TASK TO CARRY OUT. Retype, word for word, only the lines from the one with "動的な盛り方のポイント３・楽しさを感じさせ" through the last line of the data below.

Items from a dataset.
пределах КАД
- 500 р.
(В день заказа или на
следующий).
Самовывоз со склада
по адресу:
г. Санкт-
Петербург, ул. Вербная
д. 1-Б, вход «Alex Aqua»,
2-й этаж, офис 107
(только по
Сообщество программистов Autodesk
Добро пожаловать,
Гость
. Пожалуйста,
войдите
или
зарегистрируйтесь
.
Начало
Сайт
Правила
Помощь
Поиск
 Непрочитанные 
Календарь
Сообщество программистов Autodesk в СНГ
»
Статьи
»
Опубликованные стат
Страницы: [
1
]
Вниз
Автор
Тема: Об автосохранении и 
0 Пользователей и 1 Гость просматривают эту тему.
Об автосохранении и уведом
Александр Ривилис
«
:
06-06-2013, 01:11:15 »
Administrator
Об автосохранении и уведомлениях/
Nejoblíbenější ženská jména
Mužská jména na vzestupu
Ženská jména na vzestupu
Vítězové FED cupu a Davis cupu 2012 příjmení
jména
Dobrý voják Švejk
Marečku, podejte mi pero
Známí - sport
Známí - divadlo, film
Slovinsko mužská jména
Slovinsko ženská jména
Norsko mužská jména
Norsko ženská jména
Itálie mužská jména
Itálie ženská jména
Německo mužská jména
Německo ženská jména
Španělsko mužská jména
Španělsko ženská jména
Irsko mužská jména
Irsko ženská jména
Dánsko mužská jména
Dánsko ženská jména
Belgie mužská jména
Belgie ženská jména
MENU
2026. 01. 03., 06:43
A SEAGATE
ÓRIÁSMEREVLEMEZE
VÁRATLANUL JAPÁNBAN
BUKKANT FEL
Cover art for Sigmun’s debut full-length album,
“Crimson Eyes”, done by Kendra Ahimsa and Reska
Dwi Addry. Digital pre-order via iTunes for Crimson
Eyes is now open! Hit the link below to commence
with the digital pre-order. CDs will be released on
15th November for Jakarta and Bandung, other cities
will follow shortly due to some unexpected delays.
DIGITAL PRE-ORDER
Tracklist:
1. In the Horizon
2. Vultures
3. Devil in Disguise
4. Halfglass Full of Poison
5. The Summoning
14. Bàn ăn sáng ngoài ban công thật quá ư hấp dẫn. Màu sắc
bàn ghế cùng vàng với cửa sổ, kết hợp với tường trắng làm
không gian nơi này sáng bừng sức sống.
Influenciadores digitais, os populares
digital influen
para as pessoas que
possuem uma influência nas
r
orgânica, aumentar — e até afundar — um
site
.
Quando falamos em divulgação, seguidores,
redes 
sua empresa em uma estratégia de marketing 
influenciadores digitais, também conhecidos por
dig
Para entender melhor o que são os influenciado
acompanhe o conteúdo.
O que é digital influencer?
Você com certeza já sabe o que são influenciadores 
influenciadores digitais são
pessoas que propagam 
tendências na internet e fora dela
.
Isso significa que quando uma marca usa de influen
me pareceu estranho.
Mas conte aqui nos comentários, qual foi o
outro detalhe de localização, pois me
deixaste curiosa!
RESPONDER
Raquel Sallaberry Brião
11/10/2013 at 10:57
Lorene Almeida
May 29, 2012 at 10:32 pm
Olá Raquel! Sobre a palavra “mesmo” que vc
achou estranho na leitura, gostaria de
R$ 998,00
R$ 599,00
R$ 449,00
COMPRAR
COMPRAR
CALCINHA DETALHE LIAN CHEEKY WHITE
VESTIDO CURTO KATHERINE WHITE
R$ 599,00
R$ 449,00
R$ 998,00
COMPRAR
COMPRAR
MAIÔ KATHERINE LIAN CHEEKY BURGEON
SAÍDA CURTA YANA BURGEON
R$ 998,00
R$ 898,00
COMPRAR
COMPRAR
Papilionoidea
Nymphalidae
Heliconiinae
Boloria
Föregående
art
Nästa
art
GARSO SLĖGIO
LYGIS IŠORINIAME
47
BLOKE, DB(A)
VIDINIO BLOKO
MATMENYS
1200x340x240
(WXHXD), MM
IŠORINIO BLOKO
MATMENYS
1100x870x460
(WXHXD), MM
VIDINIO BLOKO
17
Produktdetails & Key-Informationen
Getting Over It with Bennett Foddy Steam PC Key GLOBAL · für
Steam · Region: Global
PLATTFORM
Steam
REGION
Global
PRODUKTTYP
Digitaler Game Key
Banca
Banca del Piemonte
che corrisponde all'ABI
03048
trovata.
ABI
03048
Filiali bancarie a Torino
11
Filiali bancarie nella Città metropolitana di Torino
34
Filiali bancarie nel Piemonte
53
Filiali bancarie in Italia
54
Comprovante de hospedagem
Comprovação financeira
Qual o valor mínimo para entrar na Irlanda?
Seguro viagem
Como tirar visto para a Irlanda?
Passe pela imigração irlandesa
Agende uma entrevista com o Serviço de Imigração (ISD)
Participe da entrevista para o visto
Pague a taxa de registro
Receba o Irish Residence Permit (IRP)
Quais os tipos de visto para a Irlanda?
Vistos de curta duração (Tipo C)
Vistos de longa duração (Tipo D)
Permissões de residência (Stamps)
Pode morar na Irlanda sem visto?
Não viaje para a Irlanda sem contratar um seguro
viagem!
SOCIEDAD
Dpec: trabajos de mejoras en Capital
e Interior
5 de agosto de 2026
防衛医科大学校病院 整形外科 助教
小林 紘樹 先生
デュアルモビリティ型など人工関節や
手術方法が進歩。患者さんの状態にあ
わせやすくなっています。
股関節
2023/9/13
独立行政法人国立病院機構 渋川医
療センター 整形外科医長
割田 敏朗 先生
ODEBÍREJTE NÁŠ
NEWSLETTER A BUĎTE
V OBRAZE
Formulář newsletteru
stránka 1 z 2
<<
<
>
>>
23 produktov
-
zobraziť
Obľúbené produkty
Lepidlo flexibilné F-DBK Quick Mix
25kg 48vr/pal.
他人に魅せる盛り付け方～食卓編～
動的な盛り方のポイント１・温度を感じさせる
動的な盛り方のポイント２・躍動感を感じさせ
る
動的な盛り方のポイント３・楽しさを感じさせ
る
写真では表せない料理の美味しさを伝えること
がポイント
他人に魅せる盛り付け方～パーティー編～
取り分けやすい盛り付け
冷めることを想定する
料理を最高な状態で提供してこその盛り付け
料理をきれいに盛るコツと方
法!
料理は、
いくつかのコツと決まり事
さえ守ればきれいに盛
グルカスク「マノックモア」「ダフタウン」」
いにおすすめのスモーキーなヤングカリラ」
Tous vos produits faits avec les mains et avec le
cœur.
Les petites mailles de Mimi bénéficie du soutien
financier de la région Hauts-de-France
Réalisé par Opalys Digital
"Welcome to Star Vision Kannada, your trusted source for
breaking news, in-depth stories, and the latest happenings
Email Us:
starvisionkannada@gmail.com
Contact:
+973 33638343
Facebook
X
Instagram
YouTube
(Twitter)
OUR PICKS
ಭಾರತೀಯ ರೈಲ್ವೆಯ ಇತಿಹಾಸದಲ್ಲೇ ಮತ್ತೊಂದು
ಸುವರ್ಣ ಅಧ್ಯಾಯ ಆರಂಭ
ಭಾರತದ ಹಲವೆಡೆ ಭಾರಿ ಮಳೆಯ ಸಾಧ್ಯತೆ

ANSWER TO THIS PROBLEM.
動的な盛り方のポイント３・楽しさを感じさせ
る
写真では表せない料理の美味しさを伝えること
がポイント
他人に魅せる盛り付け方～パーティー編～
取り分けやすい盛り付け
冷めることを想定する
料理を最高な状態で提供してこその盛り付け
料理をきれいに盛るコツと方
法!
料理は、
いくつかのコツと決まり事
さえ守ればきれいに盛
グルカスク「マノックモア」「ダフタウン」」
いにおすすめのスモーキーなヤングカリラ」
Tous vos produits faits avec les mains et avec le
cœur.
Les petites mailles de Mimi bénéficie du soutien
financier de la région Hauts-de-France
Réalisé par Opalys Digital
"Welcome to Star Vision Kannada, your trusted source for
breaking news, in-depth stories, and the latest happenings
Email Us:
starvisionkannada@gmail.com
Contact:
+973 33638343
Facebook
X
Instagram
YouTube
(Twitter)
OUR PICKS
ಭಾರತೀಯ ರೈಲ್ವೆಯ ಇತಿಹಾಸದಲ್ಲೇ ಮತ್ತೊಂದು
ಸುವರ್ಣ ಅಧ್ಯಾಯ ಆರಂಭ
ಭಾರತದ ಹಲವೆಡೆ ಭಾರಿ ಮಳೆಯ ಸಾಧ್ಯತೆ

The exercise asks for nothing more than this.